Produced oxygen mole fraction in the gas stream as function of process time for models P45 and P56 which have catalyst packing porosities of 45% and 56% respectively

Conclusions

In this work, the first ever-detailed investigations of the effect of catalyst packing porosity on the performance of the THAI-CAPRI process were performed through reservoir numerical simulations using computer modelling group (CMG) commercial thermal reservoir simulator, STARS. It is found in this work that over the 290 min of combustion period, slightly more oil (i.e. an additional 0.43% oil originally in place (OOIP)) is recovered in model P56 whose catalyst packing porosity is 56% compared to that recovered in model P45 whose catalyst packing porosity is 45%. In other words, there is a cumulative oil production of 2330 cm3 in model P56 compared to the cumulative oil production of 2300 cm3 in model P45. Therefore, the catalyst packing porosity has negligible influence on the cumulative volume of oil recovered. It is also found that the peak temperature is only marginally affected by the catalyst packing porosity, thereby implying that regardless of the packing porosity of the catalyst annular layer, the extents of the combustion and thermal cracking reactions are respectively the same. And that means only the extents of the catalytic reactions depend on the catalyst packing porosity. It is also shown that as a result of the dependence of the extents of catalytic reactions on the accessible surface area to reach the inner coke-uncoated catalysts, the larger the catalyst packing porosity, the higher the API gravity and thus quality of the produced oil.

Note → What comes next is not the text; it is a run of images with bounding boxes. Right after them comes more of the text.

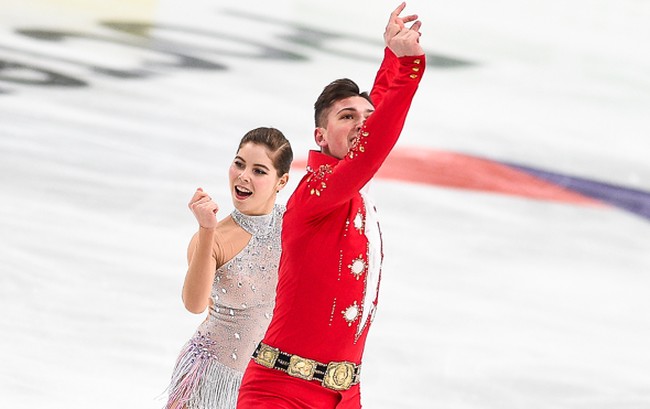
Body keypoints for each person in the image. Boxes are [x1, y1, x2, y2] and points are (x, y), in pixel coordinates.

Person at [236, 3, 425, 408]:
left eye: (367, 116)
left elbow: (369, 134)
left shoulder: (354, 193)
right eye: (347, 117)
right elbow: (371, 146)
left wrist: (393, 57)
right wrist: (409, 69)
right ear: (320, 136)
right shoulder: (316, 192)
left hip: (344, 395)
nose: (362, 123)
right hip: (281, 393)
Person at [164, 127, 293, 409]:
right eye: (239, 163)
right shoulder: (214, 238)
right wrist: (206, 230)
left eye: (259, 171)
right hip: (210, 379)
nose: (244, 176)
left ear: (281, 181)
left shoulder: (292, 224)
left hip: (265, 380)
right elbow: (194, 304)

Other findings are that the THAI-CAPRI as a coupled single process is very stable in terms of both combustion front propagation and burning efficiency. This is indicated by the fact that the produced oxygen concentration is independent on the catalyst packing porosity. Another positive advantage shown by this study is that, for every cubic metre (m3) of annular space around the HP well, a saving of at least 117 kg of catalyst will be made in terms of catalyst cost if packing porosity of 56% instead of 45% is used. However, for this part, optimal packing porosity should be determined in future studies. As part of suggestions for future studies, full field-scale studies of the THAI-CAPRI process are needed prior to field deployment. This will allow the mechanism via which the mobilized partially upgraded THAI oil will be reaching the catalyst and reacting, since the flow pattern in the field is different from that at experimental scale, to be fully understood and thus to properly allow designing of optimal process operating procedure.